EXERCISE:
Scan the entries for the string "NSCLC" and give the number of lines that have it, nothing further.

Page-level text extractions:
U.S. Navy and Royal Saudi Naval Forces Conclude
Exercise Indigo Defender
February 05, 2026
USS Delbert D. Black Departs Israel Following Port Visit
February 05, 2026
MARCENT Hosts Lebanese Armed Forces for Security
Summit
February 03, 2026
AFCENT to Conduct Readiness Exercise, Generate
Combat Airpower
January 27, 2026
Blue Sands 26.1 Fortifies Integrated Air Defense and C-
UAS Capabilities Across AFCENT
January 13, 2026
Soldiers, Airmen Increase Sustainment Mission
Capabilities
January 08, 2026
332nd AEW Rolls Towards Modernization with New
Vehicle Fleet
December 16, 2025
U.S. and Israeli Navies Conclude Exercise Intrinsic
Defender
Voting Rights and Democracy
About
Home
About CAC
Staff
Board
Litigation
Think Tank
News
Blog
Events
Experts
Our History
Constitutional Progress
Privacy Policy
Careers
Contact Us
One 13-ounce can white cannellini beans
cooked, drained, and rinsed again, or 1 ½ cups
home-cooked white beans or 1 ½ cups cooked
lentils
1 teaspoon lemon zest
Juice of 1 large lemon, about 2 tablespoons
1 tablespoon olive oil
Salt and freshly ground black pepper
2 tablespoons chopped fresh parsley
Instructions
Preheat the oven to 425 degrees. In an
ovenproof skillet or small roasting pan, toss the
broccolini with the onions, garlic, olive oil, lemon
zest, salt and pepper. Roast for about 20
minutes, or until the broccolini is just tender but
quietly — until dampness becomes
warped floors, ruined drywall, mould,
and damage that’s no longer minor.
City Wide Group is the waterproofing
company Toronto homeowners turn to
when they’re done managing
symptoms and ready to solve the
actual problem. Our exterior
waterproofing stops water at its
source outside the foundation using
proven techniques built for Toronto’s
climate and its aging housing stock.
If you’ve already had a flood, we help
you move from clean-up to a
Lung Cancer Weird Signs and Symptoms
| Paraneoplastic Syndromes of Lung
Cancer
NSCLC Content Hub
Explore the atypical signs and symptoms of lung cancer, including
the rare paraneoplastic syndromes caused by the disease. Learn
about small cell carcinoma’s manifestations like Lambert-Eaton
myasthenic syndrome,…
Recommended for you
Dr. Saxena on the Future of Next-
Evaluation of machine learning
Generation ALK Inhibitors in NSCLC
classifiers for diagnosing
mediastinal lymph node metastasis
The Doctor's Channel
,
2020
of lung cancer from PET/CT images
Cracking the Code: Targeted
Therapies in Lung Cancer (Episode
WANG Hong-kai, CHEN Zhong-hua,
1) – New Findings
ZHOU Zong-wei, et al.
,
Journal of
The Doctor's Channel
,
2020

SOLUTION TO THE EXERCISE:
2